I am profiling a program, which contains some logic that I have written and calls to the Neural Network Library Libtorch (C++ frontend for Pytorch)
Logic which I have written is purely singlethreaded while
Libtorch's function are multithreaded (like NN inferencing).
When I run the profilers it reports that about ~50% of the time is spent on libtorch's functions
Does that "50%" mean that half of my program execution is spent on libtorch
Or is that "50%" Spread across 4 threads Meaning that around 20% of the execution is spent on libtorch's functions. (assuming high degree of parallelism)
Note: Libtorch's multithreading works by dividing the problem to 4 equally sized micro-problems and executing them on each thread
P.S. If you have a suggestion for a better title to this forum thread comment it
i believe it is pure %. So 1/2 your *processing effort* was spent on libtorch.

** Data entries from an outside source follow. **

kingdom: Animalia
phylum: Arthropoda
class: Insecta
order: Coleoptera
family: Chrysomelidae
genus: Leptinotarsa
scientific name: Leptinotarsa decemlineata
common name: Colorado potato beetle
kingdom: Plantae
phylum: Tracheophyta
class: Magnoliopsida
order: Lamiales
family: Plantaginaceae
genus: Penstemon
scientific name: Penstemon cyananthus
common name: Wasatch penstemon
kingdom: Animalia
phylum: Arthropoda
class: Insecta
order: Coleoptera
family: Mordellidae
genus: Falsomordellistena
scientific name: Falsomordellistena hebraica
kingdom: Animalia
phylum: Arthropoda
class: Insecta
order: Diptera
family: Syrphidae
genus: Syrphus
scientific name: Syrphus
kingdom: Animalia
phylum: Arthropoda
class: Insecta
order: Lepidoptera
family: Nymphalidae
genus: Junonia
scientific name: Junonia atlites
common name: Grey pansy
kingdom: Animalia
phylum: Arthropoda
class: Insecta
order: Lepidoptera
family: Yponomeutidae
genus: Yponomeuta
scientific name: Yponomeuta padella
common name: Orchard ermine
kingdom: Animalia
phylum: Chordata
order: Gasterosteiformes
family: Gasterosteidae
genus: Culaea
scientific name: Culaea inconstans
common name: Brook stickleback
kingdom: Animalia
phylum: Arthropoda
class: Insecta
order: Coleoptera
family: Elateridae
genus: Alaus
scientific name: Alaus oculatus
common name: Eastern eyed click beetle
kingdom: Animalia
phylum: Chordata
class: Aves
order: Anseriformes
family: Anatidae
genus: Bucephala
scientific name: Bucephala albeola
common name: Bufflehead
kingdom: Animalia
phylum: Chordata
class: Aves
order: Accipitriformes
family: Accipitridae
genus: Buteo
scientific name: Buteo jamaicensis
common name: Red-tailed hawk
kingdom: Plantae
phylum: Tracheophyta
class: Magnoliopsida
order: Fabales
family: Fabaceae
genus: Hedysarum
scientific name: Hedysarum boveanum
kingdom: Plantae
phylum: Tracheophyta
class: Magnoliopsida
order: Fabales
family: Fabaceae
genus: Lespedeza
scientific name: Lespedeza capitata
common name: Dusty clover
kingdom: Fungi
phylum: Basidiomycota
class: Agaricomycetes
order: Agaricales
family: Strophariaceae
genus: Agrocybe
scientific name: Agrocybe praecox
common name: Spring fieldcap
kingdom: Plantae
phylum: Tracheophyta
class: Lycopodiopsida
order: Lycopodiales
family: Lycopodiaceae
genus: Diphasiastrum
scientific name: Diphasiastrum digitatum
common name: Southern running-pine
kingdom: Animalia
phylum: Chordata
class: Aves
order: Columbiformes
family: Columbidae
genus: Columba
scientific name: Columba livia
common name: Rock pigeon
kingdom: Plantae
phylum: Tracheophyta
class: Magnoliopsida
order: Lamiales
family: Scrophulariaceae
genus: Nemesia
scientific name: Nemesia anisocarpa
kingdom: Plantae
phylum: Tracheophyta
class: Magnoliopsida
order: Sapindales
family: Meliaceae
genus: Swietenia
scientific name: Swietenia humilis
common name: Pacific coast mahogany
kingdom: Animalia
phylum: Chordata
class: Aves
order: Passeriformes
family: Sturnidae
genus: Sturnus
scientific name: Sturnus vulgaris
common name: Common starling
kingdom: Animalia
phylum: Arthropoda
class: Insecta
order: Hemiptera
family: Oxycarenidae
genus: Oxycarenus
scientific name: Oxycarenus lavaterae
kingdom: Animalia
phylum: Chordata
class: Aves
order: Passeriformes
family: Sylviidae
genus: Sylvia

this does not mean that 1/2 your 'wall clock time' was spent on it. That could be 20% or whatever, depending on how it load balanced and what else the computer was doing in the background and so on. Most profilers I have seen are always looking at how much time each function spent churning inside the cpu(s), in other words -- so if you have 2 threads doing equal work running the same function for 1 second, the profiler will report that that function spent 2 seconds, and if the program ran for 5 seconds, it may report 10 seconds worth of crunching. You can check that ... add up the profiler total times vs how long the program ran...